**Short exercise**
Rewrite the rows, starting at the first one and ending at the line containing "title TODOs [82, 49, 1571, 257]", with each "pixels" changed to "px" and nothing else altered.

**Entries supplied**

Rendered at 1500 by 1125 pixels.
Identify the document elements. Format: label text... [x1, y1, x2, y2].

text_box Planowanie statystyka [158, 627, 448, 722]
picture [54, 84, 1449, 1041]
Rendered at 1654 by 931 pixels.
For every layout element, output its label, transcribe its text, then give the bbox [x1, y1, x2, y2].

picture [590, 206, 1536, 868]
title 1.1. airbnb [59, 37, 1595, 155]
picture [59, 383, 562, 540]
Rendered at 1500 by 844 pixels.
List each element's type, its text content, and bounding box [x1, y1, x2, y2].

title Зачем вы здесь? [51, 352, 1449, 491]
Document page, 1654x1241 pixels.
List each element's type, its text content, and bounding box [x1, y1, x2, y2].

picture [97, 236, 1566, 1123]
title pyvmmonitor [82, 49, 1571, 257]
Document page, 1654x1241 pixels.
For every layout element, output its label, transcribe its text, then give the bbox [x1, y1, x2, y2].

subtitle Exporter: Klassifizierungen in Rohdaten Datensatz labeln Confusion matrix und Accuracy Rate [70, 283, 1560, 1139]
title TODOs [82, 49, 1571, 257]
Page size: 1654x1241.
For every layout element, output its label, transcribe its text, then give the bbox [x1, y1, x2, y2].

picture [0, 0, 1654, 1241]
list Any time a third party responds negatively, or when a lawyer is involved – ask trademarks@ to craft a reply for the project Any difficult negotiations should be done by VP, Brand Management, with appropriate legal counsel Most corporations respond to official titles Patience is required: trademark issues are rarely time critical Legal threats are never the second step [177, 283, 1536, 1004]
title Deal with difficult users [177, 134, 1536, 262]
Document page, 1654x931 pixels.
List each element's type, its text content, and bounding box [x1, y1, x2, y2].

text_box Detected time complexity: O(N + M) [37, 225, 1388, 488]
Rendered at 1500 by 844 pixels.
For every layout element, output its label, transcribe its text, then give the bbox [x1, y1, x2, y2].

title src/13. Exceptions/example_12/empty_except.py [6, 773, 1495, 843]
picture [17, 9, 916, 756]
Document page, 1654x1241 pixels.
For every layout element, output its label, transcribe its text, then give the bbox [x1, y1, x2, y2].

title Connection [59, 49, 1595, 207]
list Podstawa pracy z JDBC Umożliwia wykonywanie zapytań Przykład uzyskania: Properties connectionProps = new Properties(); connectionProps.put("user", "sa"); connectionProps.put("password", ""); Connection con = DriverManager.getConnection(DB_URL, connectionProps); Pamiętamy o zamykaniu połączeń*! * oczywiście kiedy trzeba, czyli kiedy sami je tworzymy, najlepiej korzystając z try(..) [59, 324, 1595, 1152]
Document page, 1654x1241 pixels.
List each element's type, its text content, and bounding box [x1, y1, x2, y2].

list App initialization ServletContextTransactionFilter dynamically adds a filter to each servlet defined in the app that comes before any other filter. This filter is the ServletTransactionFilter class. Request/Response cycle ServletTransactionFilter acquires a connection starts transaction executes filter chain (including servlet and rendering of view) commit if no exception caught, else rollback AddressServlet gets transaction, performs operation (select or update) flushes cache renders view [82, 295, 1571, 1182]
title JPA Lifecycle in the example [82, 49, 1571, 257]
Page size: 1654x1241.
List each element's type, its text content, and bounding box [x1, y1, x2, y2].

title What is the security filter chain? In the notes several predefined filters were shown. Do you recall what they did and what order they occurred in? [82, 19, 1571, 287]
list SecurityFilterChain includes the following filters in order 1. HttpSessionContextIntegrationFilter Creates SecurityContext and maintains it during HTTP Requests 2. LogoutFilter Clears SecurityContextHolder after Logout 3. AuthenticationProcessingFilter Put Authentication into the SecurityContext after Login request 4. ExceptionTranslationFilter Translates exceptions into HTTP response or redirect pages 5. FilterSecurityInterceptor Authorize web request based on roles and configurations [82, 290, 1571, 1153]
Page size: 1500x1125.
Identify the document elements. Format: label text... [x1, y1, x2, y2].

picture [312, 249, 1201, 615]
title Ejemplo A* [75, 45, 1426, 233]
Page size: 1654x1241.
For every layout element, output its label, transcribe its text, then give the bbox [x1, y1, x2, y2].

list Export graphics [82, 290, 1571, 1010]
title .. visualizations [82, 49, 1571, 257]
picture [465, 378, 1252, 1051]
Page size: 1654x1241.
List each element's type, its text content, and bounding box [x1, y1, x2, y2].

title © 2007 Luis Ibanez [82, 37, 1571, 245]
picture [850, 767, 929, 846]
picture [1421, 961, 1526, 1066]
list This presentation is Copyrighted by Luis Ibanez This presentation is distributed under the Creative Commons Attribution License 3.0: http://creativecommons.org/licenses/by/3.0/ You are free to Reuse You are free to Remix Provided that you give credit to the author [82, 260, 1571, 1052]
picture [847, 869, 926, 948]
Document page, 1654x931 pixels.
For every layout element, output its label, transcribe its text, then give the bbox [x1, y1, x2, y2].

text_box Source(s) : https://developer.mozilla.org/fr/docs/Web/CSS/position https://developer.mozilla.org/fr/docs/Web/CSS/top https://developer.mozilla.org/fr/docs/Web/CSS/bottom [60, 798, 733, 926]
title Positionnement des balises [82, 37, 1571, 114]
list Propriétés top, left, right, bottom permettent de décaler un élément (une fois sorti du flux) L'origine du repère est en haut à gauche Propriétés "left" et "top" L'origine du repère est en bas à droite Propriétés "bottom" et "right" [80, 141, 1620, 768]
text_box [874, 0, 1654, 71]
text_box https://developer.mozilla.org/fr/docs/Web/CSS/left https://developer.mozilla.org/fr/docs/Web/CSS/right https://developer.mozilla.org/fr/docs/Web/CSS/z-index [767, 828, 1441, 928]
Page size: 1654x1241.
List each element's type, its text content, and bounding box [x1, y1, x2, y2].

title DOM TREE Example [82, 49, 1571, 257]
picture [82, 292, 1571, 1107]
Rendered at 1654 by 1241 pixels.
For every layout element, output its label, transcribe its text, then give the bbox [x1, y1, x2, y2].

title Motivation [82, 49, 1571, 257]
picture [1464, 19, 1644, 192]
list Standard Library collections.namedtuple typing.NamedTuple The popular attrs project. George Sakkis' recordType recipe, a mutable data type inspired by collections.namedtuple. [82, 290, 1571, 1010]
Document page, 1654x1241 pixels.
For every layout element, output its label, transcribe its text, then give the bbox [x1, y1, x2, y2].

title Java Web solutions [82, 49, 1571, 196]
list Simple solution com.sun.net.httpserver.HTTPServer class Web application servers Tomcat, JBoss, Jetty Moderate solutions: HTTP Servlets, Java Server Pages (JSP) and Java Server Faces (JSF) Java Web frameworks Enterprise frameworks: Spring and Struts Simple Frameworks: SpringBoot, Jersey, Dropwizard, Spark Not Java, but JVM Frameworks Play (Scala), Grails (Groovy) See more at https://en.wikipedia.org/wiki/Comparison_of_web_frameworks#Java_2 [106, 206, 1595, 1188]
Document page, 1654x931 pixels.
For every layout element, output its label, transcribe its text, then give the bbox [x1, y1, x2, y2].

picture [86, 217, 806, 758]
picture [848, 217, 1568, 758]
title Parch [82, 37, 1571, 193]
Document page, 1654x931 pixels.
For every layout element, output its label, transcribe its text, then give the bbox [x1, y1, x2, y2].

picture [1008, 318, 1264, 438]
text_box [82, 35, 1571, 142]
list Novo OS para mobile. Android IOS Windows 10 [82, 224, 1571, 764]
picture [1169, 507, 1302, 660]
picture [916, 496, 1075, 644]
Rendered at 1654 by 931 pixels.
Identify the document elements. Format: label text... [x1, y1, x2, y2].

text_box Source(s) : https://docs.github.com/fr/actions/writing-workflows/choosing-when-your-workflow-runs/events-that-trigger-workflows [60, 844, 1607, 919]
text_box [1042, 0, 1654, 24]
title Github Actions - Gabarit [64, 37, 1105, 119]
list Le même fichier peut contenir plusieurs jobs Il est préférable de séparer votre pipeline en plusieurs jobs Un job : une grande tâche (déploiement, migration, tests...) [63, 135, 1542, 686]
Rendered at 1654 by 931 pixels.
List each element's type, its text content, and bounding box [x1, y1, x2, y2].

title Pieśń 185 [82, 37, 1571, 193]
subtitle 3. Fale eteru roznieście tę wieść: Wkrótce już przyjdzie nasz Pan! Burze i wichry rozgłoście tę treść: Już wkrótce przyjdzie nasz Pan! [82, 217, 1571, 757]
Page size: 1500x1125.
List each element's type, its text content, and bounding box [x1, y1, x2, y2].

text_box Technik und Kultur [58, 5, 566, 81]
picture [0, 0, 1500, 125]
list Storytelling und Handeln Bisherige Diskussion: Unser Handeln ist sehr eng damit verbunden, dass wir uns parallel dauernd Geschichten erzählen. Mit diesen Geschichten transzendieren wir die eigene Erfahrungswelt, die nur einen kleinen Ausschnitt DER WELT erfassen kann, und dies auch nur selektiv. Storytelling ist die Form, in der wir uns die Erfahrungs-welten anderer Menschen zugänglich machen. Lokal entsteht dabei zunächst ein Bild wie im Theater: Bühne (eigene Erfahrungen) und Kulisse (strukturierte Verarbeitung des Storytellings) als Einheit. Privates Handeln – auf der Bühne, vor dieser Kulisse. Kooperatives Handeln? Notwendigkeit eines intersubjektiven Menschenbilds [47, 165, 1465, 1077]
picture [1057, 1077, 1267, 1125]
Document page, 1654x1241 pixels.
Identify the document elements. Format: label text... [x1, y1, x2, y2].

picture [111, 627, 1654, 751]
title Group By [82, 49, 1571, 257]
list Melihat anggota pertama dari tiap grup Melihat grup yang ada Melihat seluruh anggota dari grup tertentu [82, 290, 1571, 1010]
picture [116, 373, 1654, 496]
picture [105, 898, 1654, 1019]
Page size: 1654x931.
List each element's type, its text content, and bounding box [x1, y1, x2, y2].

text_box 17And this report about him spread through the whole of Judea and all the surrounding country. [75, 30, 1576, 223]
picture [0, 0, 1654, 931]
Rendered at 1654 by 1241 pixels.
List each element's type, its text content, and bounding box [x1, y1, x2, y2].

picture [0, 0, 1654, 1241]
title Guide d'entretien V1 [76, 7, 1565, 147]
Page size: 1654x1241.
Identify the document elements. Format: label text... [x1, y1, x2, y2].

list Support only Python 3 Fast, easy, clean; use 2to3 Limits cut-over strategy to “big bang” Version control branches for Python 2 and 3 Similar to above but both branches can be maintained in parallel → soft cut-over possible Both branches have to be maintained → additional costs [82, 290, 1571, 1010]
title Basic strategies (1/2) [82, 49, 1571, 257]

**Completed task**
Rendered at 1500 by 1125 px.
Identify the document elements. Format: label text... [x1, y1, x2, y2].

text_box Planowanie statystyka [158, 627, 448, 722]
picture [54, 84, 1449, 1041]
Rendered at 1654 by 931 px.
For every layout element, output its label, transcribe its text, then give the bbox [x1, y1, x2, y2].

picture [590, 206, 1536, 868]
title 1.1. airbnb [59, 37, 1595, 155]
picture [59, 383, 562, 540]
Rendered at 1500 by 844 px.
List each element's type, its text content, and bounding box [x1, y1, x2, y2].

title Зачем вы здесь? [51, 352, 1449, 491]
Document page, 1654x1241 px.
List each element's type, its text content, and bounding box [x1, y1, x2, y2].

picture [97, 236, 1566, 1123]
title pyvmmonitor [82, 49, 1571, 257]
Document page, 1654x1241 px.
For every layout element, output its label, transcribe its text, then give the bbox [x1, y1, x2, y2].

subtitle Exporter: Klassifizierungen in Rohdaten Datensatz labeln Confusion matrix und Accuracy Rate [70, 283, 1560, 1139]
title TODOs [82, 49, 1571, 257]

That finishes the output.